--- Exercise requirements ---
Reproduce, character for character, the entries from their opening line through the line with "(56:19) manda o".

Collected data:
──────
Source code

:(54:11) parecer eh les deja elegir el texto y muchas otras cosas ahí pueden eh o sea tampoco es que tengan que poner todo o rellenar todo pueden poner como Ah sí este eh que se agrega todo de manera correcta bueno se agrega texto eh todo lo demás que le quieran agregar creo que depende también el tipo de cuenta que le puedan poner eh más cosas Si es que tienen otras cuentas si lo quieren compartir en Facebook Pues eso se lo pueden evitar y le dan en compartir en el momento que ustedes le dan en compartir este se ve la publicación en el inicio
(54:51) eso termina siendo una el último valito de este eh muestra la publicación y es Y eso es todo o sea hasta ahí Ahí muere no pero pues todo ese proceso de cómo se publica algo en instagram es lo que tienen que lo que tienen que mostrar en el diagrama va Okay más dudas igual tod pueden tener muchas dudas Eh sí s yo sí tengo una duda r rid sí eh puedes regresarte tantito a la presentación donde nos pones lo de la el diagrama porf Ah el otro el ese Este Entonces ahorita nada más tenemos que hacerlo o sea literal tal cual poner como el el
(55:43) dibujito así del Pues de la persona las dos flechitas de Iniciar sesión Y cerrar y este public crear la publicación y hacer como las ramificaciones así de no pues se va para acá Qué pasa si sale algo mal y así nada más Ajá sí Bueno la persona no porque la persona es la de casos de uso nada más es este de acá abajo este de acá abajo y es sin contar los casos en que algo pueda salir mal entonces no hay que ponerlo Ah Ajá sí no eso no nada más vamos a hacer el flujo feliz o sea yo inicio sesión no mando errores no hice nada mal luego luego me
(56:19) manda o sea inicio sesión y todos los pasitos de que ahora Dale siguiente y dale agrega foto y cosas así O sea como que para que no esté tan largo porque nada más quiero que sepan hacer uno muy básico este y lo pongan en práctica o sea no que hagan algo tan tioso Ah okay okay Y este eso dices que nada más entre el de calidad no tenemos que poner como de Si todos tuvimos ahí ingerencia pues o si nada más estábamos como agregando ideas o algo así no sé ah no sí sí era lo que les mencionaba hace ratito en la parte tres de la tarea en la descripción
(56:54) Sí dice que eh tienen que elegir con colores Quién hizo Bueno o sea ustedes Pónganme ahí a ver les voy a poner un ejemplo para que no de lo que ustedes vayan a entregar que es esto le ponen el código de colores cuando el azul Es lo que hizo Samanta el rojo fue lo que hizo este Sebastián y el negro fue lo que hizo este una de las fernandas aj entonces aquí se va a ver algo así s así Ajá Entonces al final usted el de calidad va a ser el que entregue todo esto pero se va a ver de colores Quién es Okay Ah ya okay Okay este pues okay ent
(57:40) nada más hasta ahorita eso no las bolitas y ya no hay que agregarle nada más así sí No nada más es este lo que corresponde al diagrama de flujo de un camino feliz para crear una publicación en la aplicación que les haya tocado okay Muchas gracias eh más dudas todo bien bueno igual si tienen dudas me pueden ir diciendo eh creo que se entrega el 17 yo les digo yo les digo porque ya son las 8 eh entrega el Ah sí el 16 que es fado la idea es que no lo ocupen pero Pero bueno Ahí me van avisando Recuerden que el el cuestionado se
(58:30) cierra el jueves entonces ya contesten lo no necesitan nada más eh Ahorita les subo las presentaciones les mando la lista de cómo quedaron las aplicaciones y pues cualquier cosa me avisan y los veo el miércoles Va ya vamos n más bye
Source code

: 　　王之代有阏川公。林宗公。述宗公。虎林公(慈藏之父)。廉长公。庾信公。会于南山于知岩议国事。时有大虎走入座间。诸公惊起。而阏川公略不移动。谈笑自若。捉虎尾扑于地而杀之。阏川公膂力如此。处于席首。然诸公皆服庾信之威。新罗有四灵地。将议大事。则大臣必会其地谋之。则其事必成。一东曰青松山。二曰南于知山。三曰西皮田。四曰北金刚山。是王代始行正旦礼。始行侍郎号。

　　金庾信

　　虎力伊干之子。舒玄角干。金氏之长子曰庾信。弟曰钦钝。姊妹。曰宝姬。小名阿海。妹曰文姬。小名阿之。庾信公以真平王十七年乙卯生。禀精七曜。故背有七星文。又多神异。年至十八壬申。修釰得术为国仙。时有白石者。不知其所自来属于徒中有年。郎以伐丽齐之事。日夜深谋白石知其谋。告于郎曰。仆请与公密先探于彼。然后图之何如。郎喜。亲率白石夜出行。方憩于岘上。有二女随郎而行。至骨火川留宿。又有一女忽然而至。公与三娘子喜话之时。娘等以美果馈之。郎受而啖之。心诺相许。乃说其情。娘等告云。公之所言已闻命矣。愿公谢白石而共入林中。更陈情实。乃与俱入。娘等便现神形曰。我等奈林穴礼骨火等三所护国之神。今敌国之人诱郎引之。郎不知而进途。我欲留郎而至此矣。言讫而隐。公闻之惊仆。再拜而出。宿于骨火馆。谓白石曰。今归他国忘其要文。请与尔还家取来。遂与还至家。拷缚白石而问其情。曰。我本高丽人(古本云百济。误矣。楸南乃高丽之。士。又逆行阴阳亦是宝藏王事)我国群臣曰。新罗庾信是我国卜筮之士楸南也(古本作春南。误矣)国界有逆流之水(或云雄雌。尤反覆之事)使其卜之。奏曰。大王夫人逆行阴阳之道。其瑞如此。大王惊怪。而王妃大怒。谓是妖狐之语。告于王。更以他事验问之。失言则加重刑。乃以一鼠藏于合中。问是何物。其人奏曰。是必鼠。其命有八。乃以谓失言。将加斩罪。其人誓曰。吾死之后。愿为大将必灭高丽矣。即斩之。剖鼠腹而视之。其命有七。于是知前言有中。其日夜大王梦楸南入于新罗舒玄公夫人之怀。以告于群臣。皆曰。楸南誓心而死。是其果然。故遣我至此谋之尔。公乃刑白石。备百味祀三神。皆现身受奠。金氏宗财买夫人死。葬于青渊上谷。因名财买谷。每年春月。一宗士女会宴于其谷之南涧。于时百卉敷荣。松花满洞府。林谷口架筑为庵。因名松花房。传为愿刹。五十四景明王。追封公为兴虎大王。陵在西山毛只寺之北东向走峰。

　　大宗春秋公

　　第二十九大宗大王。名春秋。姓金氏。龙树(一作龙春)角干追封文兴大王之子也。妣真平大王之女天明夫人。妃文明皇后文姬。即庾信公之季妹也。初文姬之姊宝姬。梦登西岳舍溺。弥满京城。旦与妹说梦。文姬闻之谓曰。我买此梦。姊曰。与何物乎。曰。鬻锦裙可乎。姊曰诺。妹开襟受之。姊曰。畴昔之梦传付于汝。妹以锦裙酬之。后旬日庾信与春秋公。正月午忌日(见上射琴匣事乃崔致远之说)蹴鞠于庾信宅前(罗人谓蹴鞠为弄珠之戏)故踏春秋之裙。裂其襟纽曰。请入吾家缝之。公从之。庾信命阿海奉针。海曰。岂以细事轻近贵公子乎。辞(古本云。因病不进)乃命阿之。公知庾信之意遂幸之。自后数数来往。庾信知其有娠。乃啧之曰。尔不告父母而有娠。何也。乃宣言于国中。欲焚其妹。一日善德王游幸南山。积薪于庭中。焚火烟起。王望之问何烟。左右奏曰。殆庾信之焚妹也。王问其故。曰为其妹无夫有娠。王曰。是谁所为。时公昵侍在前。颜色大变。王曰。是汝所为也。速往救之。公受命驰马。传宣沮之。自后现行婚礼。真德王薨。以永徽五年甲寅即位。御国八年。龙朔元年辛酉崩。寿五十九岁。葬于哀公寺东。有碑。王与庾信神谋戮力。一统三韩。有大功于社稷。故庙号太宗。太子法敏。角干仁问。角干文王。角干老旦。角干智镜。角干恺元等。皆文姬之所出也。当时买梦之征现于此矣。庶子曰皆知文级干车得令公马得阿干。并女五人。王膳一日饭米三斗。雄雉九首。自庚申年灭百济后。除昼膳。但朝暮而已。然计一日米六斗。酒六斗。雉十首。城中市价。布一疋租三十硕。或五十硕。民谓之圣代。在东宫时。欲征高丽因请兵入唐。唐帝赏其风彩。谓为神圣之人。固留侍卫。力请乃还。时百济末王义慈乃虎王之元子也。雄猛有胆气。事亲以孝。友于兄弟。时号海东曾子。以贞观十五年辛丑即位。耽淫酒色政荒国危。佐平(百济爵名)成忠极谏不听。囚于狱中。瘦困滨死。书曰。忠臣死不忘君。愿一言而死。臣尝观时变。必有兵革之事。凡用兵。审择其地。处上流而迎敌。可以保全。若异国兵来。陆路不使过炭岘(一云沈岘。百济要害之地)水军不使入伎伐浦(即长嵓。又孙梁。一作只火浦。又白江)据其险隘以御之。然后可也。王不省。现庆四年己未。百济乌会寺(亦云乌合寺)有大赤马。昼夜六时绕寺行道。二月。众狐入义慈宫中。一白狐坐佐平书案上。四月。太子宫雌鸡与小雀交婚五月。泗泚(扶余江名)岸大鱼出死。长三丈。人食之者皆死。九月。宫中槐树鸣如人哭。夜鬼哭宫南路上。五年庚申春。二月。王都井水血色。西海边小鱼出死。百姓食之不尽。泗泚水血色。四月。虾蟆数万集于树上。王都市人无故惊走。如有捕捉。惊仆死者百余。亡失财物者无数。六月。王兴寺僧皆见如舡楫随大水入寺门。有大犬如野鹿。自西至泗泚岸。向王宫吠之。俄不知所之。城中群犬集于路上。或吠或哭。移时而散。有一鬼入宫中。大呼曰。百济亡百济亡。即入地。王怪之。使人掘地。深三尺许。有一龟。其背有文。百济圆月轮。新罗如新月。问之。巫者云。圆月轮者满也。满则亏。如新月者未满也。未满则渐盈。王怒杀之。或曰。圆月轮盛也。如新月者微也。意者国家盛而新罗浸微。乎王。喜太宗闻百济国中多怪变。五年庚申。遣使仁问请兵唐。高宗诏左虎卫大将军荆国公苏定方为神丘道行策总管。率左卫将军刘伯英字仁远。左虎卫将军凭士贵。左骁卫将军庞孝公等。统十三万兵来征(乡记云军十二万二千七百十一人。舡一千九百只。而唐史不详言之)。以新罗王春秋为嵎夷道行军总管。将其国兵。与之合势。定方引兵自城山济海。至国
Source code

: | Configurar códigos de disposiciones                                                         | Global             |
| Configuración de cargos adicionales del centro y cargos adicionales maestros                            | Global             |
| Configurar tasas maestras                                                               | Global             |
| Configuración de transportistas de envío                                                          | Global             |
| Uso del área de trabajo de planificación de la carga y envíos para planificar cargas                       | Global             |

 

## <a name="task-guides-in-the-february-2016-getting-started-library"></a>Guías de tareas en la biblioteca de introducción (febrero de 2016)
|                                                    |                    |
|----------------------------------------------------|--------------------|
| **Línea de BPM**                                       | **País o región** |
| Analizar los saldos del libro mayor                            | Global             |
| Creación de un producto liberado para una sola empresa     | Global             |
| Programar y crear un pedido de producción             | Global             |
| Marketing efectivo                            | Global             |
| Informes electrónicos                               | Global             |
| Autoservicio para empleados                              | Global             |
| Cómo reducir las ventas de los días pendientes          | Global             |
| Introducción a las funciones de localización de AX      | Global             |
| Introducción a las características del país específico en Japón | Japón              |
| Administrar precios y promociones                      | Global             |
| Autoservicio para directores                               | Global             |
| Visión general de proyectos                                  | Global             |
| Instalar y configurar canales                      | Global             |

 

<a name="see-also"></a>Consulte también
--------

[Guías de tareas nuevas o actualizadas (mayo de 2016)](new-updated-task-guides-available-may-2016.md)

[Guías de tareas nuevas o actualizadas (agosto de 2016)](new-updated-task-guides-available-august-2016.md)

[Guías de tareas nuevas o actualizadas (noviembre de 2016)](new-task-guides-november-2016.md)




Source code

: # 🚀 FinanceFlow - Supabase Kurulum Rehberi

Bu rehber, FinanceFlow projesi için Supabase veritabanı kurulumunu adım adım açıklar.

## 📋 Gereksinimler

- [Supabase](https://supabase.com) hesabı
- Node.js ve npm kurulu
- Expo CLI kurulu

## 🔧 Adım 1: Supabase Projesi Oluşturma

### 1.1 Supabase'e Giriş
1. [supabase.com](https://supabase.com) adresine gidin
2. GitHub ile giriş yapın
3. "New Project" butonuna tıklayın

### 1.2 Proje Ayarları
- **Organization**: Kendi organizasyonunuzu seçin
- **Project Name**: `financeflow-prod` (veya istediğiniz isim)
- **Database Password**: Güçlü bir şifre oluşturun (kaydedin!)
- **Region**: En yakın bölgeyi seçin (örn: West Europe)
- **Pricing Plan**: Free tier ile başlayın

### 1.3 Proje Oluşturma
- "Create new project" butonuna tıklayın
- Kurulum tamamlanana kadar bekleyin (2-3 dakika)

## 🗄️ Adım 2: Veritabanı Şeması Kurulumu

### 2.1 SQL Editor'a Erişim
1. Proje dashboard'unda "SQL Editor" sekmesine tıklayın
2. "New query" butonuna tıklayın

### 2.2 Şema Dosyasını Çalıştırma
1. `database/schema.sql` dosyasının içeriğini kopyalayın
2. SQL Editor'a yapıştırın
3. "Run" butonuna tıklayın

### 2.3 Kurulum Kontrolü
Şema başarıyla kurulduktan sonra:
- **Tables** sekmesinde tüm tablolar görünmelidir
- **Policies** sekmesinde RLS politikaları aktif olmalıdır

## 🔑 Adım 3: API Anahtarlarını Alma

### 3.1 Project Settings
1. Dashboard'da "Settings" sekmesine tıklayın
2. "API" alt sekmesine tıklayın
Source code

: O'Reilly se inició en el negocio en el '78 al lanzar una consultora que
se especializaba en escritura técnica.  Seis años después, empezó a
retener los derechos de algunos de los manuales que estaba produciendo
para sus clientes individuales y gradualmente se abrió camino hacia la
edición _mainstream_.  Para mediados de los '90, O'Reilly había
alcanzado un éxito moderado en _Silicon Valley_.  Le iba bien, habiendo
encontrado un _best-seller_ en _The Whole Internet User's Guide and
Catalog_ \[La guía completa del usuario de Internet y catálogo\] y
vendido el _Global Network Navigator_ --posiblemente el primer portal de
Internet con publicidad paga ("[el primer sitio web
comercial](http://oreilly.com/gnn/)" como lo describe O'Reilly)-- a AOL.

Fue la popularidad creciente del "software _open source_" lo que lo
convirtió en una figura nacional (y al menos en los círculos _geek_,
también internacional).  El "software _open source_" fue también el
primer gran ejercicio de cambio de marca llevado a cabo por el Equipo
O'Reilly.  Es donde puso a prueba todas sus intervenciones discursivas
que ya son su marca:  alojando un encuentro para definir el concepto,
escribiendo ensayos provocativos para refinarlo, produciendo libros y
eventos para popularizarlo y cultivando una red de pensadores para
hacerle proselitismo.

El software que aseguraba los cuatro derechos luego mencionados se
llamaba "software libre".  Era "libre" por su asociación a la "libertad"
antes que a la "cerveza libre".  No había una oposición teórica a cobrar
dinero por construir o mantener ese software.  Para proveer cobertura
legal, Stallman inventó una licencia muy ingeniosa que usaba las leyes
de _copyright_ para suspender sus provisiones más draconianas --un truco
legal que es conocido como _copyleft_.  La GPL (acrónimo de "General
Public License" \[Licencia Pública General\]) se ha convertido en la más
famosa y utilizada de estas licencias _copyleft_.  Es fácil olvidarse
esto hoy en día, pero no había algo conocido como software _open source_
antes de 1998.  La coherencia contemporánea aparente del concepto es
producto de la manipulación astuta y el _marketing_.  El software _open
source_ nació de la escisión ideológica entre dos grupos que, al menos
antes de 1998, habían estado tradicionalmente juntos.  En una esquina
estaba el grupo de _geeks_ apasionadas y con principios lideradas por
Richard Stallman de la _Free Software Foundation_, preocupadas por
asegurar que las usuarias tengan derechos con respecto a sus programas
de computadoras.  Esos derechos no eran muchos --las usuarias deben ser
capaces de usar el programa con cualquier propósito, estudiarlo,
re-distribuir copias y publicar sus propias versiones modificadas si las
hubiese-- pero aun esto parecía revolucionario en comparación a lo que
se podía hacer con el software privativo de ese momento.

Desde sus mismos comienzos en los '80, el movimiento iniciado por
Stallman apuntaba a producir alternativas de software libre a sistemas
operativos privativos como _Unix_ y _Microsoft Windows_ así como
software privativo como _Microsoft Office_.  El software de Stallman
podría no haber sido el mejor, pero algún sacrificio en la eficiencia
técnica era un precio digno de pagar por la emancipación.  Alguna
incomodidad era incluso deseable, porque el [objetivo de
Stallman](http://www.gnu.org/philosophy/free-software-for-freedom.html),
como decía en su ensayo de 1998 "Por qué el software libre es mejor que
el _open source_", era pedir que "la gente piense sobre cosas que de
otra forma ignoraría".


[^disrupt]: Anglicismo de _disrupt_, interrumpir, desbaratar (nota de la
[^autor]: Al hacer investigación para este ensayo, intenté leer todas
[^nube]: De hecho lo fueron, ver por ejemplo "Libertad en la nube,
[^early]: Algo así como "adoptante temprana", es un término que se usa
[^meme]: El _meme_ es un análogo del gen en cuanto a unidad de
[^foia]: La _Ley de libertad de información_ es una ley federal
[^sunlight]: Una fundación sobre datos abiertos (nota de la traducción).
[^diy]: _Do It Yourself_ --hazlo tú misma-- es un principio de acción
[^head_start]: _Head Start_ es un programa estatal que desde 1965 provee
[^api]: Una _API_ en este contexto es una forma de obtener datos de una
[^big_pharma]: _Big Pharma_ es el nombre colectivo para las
──────
--- Answer section ---
Source code

:(54:11) parecer eh les deja elegir el texto y muchas otras cosas ahí pueden eh o sea tampoco es que tengan que poner todo o rellenar todo pueden poner como Ah sí este eh que se agrega todo de manera correcta bueno se agrega texto eh todo lo demás que le quieran agregar creo que depende también el tipo de cuenta que le puedan poner eh más cosas Si es que tienen otras cuentas si lo quieren compartir en Facebook Pues eso se lo pueden evitar y le dan en compartir en el momento que ustedes le dan en compartir este se ve la publicación en el inicio
(54:51) eso termina siendo una el último valito de este eh muestra la publicación y es Y eso es todo o sea hasta ahí Ahí muere no pero pues todo ese proceso de cómo se publica algo en instagram es lo que tienen que lo que tienen que mostrar en el diagrama va Okay más dudas igual tod pueden tener muchas dudas Eh sí s yo sí tengo una duda r rid sí eh puedes regresarte tantito a la presentación donde nos pones lo de la el diagrama porf Ah el otro el ese Este Entonces ahorita nada más tenemos que hacerlo o sea literal tal cual poner como el el
(55:43) dibujito así del Pues de la persona las dos flechitas de Iniciar sesión Y cerrar y este public crear la publicación y hacer como las ramificaciones así de no pues se va para acá Qué pasa si sale algo mal y así nada más Ajá sí Bueno la persona no porque la persona es la de casos de uso nada más es este de acá abajo este de acá abajo y es sin contar los casos en que algo pueda salir mal entonces no hay que ponerlo Ah Ajá sí no eso no nada más vamos a hacer el flujo feliz o sea yo inicio sesión no mando errores no hice nada mal luego luego me
(56:19) manda o sea inicio sesión y todos los pasitos de que ahora Dale siguiente y dale agrega foto y cosas así O sea como que para que no esté tan largo porque nada más quiero que sepan hacer uno muy básico este y lo pongan en práctica o sea no que hagan algo tan tioso Ah okay okay Y este eso dices que nada más entre el de calidad no tenemos que poner como de Si todos tuvimos ahí ingerencia pues o si nada más estábamos como agregando ideas o algo así no sé ah no sí sí era lo que les mencionaba hace ratito en la parte tres de la tarea en la descripción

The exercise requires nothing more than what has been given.